BEGIN PAGE EXTRACT
Signed…………………………………………………………. Date …………./…………./…………. (dd/mm/yyyy)
This form is to be used * in favour of / * against the resolution. * Strike out whichever is not desired.
(Unless otherwise instructed, the Proxy may vote as the Proxy thinks fit. An open Proxy is valid for one year from the date of signature).
25:1:l. the form appointing a Proxy shall be deposited with the Secretary prior to the commencement of any meeting or adjourned meeting at which the person named in the
instrument proposes to vote; and
25:1:m. the Secretary shall cause full and accurate minutes of all questions, matters, resolutions and other proceedings of every Management Committee meeting and Annual
or General Meeting to be entered in a book and/or Computer with a master file of print-outs to be open for inspection at all reasonable times by any financial member
who previously applies to the Secretary for that inspection.
25:2. For the purposes of ensuring the accuracy of the recording of such minutes, the minutes of every Management Committee meeting shall be signed by the Chairperson of that
meeting, or the Chairperson of the next succeeding Management Committee meeting, verifying their accuracy.
25:3. Similarly, the minutes of every General meeting shall be signed by the Chairperson of that meeting or the Chairperson of the next succeeding General Meeting.
25:4. However, the minutes of any Annual General Meeting shall be signed by the Chairperson of that meeting or the Chairperson of the next succeeding General Meeting or
Annual General Meeting.
RULE 26. BY-LAWS
26. The Management Committee may from time to time make, amend or repeal by-laws, not inconsistent with these Rules, for the internal management of BICI and any by-law may be set aside by a General Meeting of members.
RULE 27. ALTERATION OF RULES
27:1. Subject to the provisions of the “Associations Incorporation Act, 1981”, these rules may be amended, rescinded or added to from time to time by a special resolution carried at any General Meeting.
27:2. However amendment, rescission or addition is valid only if it is registered by the Chief Executive.
RULE 28. COMMON SEAL
28:1. The Management Committee shall provide for a Common Seal and for its safe custody.
28:2. The Common Seal shall only be used by the authority of the Management Committee and every instrument to which the seal is affixed shall be signed by a member of the
Management Committee and shall be countersigned by the Secretary or by a second member of the Management Committee or by some other person appointed by the
Management Committee for the purpose.
RULE 29. FUNDS AND ACCOUNTS
29:1. The funds of the Association must be kept in the name of “BAY ISLANDS CONSERVATION INC.” in a financial institution decided by the Management Committee.
29:2. Proper books and accounts shall be kept and maintained either in written or printed form in the English language showing correctly the financial affairs of BICI and the
particulars usually shown in books of a like nature.
END PAGE EXTRACT
BEGIN SOURCE INFORMATION
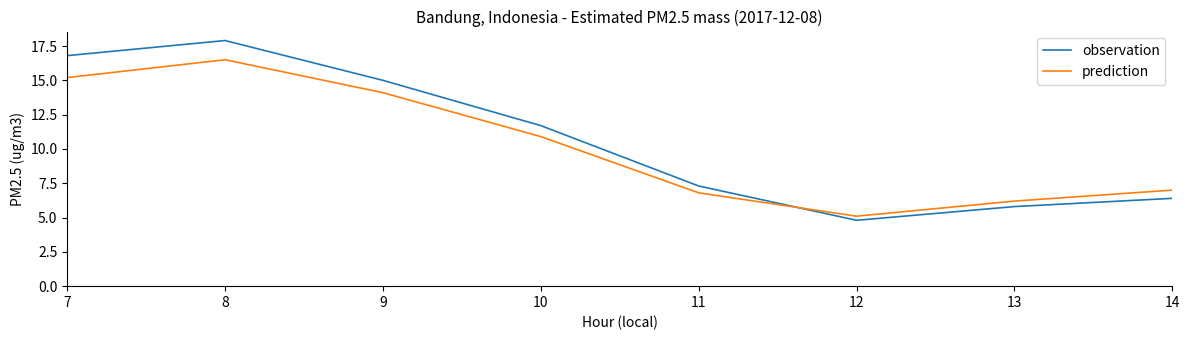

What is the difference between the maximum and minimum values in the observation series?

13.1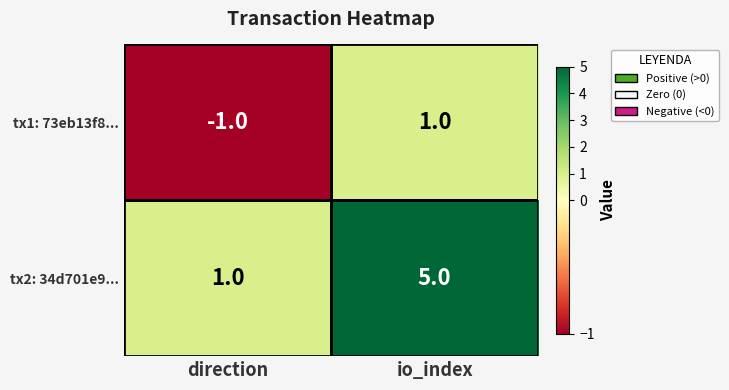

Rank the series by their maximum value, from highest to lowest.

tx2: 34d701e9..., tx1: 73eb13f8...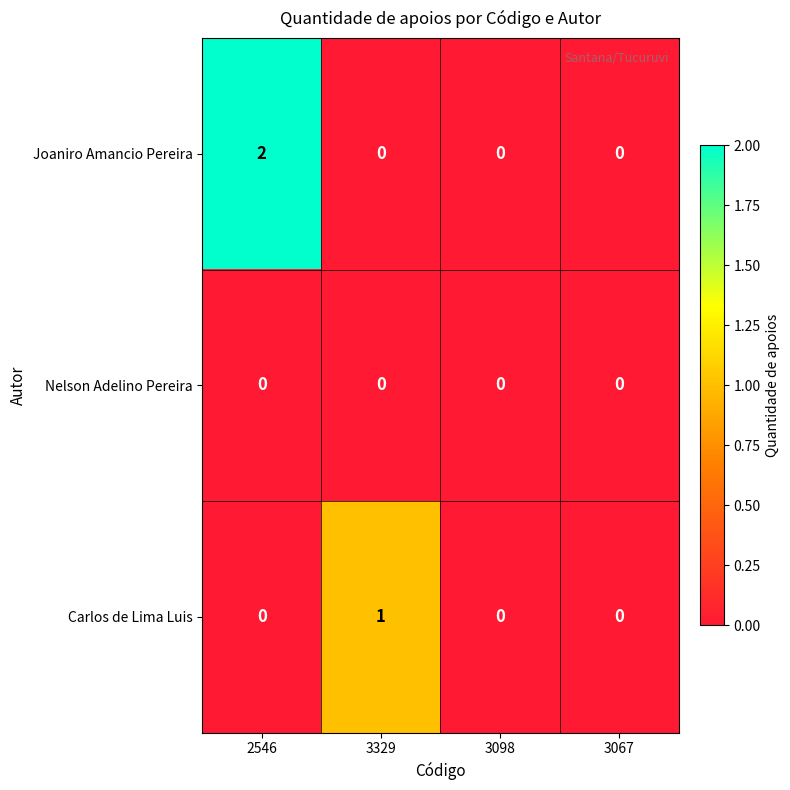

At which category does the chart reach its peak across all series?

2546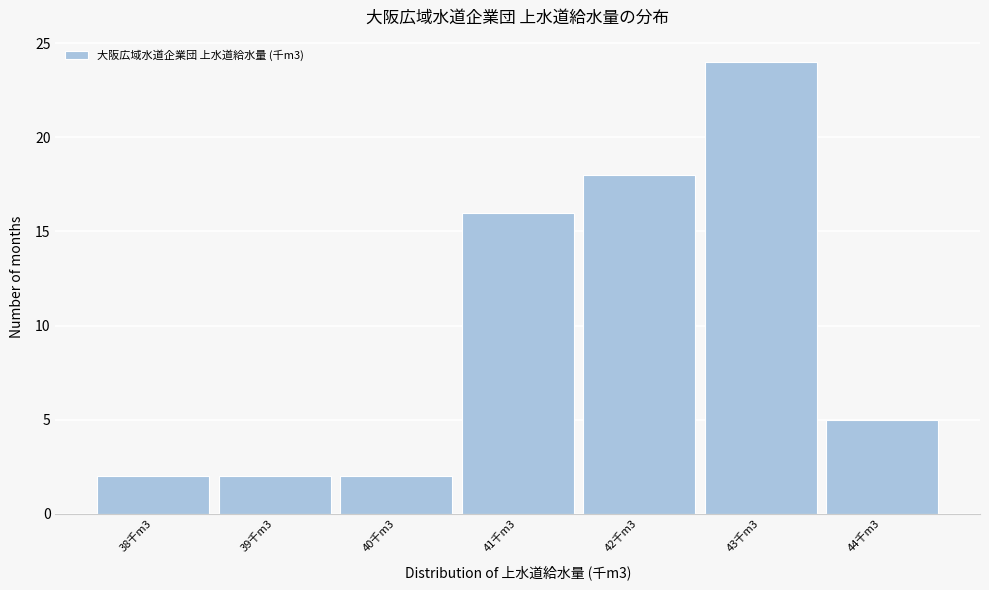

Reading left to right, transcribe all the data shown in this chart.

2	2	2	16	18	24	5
END SOURCE INFORMATION
#### EXERCISES TO COMPLETE
- 1) Write out the association rules again from "28:2. The Common" through "for the purpose.", substituting "Treasurer" for "Secretary".
- 2) According to the association rules, why must the minutes of every Management Committee meeting be signed by a Chairperson?

#### RESPONSES PER TASK
- 1)
28:2. The Common Seal shall only be used by the authority of the Management Committee and every instrument to which the seal is affixed shall be signed by a member of the
Management Committee and shall be countersigned by the Treasurer or by a second member of the Management Committee or by some other person appointed by the
Management Committee for the purpose.

- 2) The signing makes sure the minutes are recorded accurately. The Chairperson of that meeting, or of the next Management Committee meeting, signs them to confirm they are accurate.